Exercise goal - Pull each line holding the word "Figure" from the data.

Records for the exercise -

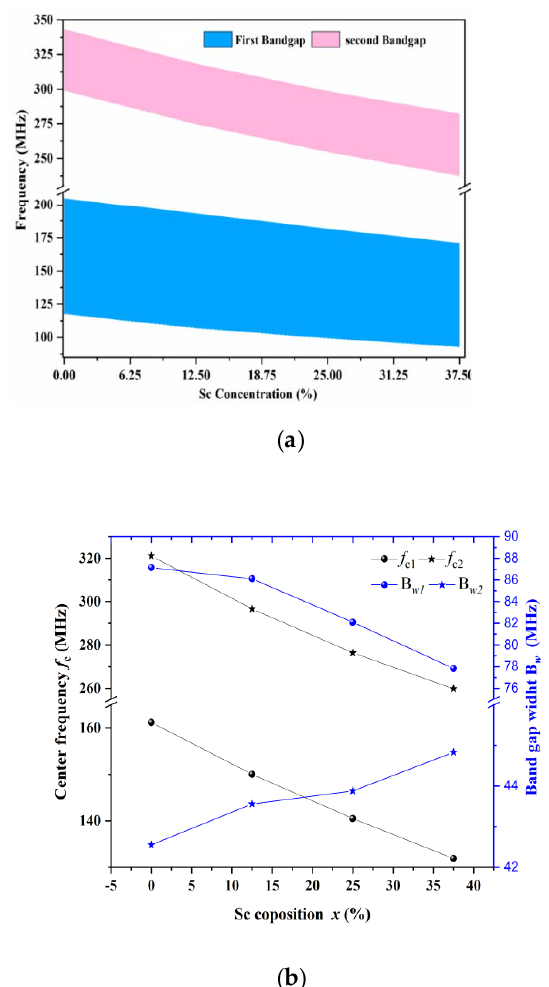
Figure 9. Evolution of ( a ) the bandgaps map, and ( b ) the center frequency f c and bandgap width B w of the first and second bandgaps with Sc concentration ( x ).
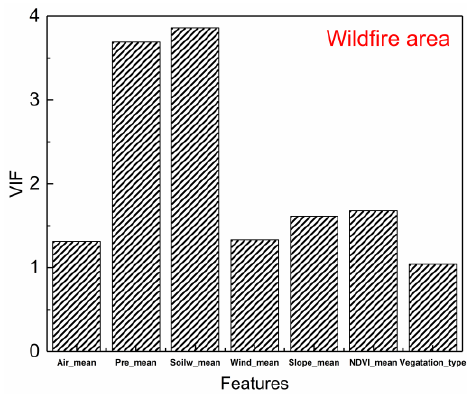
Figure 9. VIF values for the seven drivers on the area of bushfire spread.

==

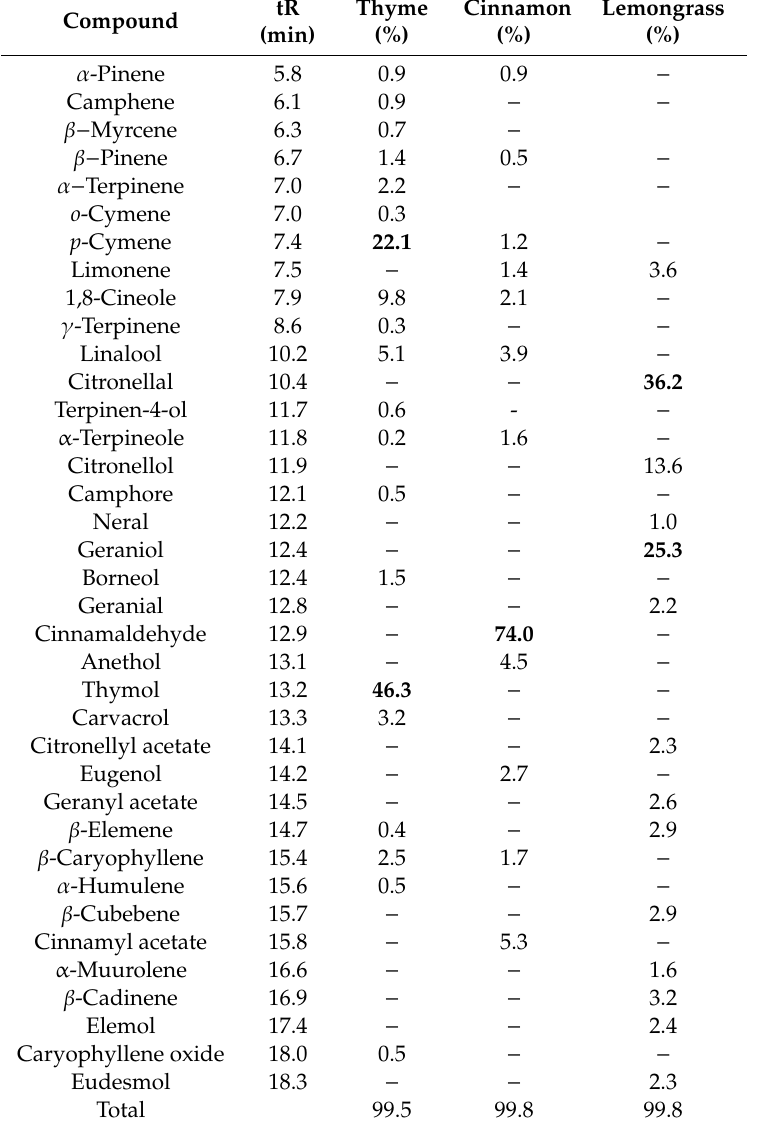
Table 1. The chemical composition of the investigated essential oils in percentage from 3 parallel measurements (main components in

* * *

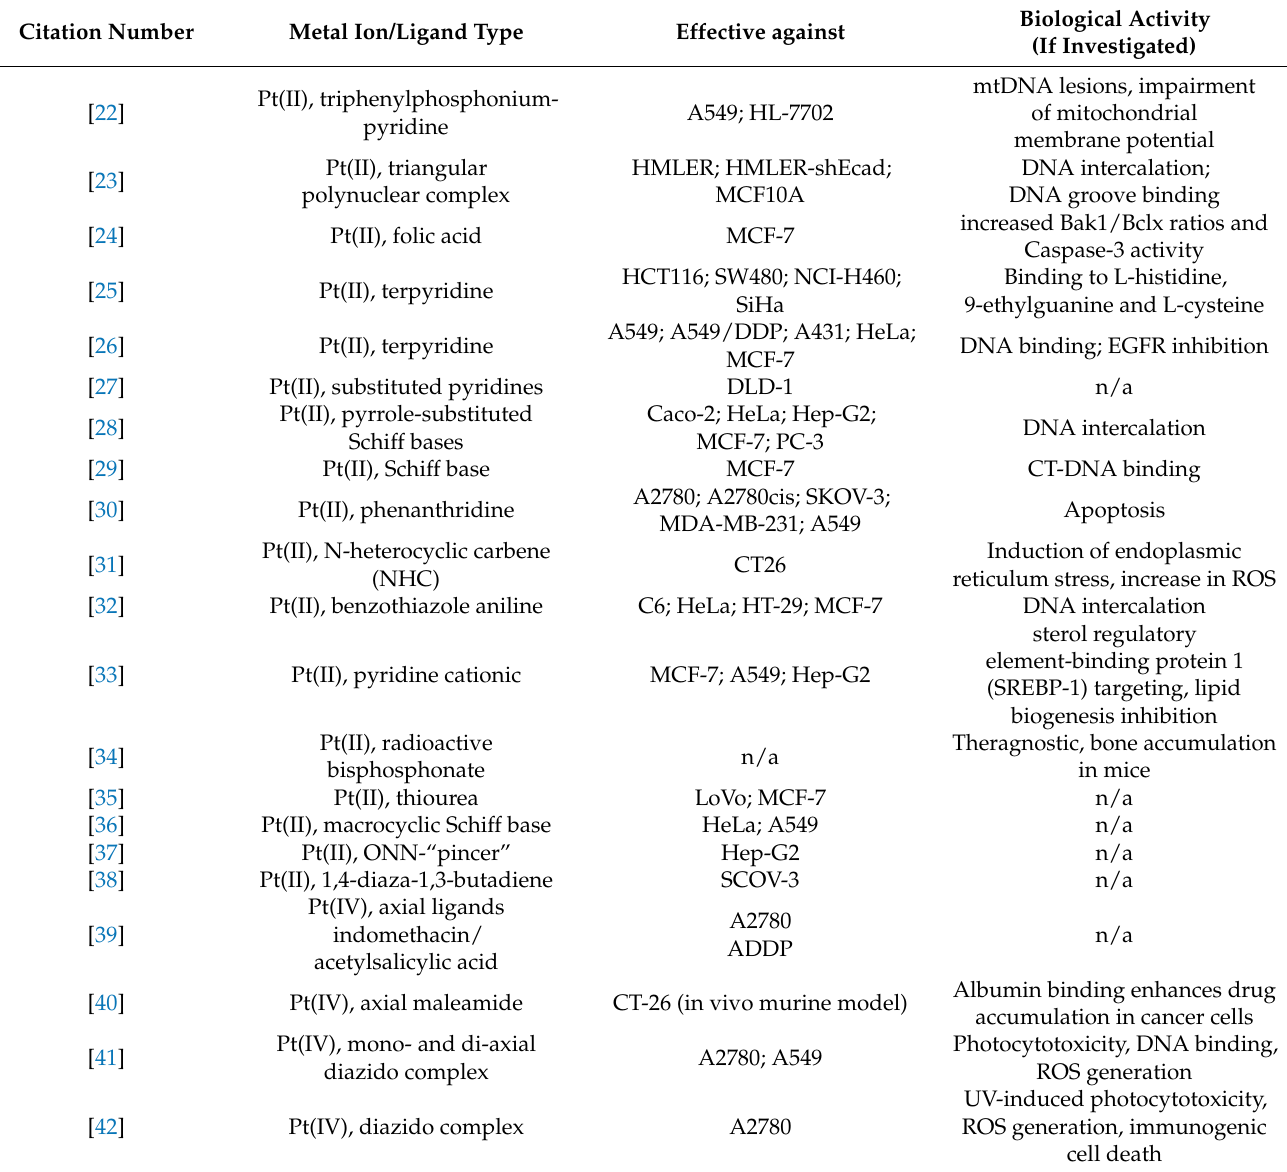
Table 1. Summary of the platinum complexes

Solved problem -
Figure 9. Evolution of ( a ) the bandgaps map, and ( b ) the center frequency f c and bandgap width B w of the first and second bandgaps with Sc concentration ( x ).
Figure 9. VIF values for the seven drivers on the area of bushfire spread.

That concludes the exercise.